John Cougar Mellencamp, the Beatles and Re-inventing the Wheel

As an associate dean, I find myself in many meetings of various types.  In these settings one thing I hear often is “There’s no need to re-invent the wheel.” It’s hard to look at the wheels on any vehicle today and think that they haven’t been fundamentally re-invented multiple times.  Some people look at a wheel and say, “Yup, that’s as good as it gets.” Others look at that same wheel and say, “We’re starting from a pretty good place here but I bet we could make that thing better.”  One might be inclined to claim that these responses mean that there are two kinds of people in the world, something else one hears often as well.  More likely there are as many types of people in the world as there are people. All those people produce a spectrum of responses to any situation. The “wheel is just fine as “ position and the “let’s make the wheel better” position would represent the two tails of such a distribution. In my introductory electricity and magnetism class we encounter the LC (inductor-capacitor) circuit. We work hard to understand how we know the amount of charge is on the capacitor at any time.  The differential equation that emerges looks a lot like the one students saw describing the position of a mass on a spring. Taking what you have learned in some other area and applying that idea to the wheel is a fantastic way to re-invent that wheel.

“Fine,” you say (well, that’s what I am pretending you say) but what does any of this have to do with John Cougar Mellencamp or the Beatles. Well it’s not really going to be the Beatles but Sir Paul McCartney. I grew up about twenty miles from where John Cougar Mellencamp grew up and he hit it big when I was transitioning from middle school to high school. I was particularly impressed with his hit “Small Town” and the line “No, I cannot forget from where it is I come from.”  Now, here was a truly re-invented wheel – starting and ending a phrase with the same preposition.  I was proud of my fellow Hoosier for this re-invention.  Only years later did I pay attention to McCartney’s “Live and Let Die” lyrics and to my ear the line in there sounds like “in this ever-changing world in which we live in,” pretty much the same structure as the phrase from Small Town. I should have known that such a seemingly new structure could be traced to a Beatle. I poked around on the web before writing this and realized that there is an ongoing debate over whether this phrase is actually, “in this ever-changing world in which we’re living.”  See a relatively recent Washington Post story, for example.

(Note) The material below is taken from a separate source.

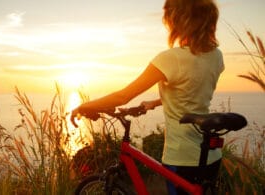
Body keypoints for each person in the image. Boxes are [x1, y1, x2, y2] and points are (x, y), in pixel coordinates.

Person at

The wheel I was pondering had been under development for a while. Of course. For our purposes here it doesn’t matter what the line in “Live and Let Die” is. The fact that my Southern Indiana-trained ear heard it the way it did, means that we can hardly consider the structure Mellencamp used as particularly new. But that’s OK. Even when “Live and Let Die” was written I’m sure we could trace a foundation of doing interesting things to hold meter or rhyme. Perhaps we would find that same structure popping up multiple times in the past. Building on a foundation to drive an idea little further is progress, just as is using an idea in different setting from the original. It’s why I push my students to fully understand what has been done previously so that when the time is right to re-invent some wheel they will be ready.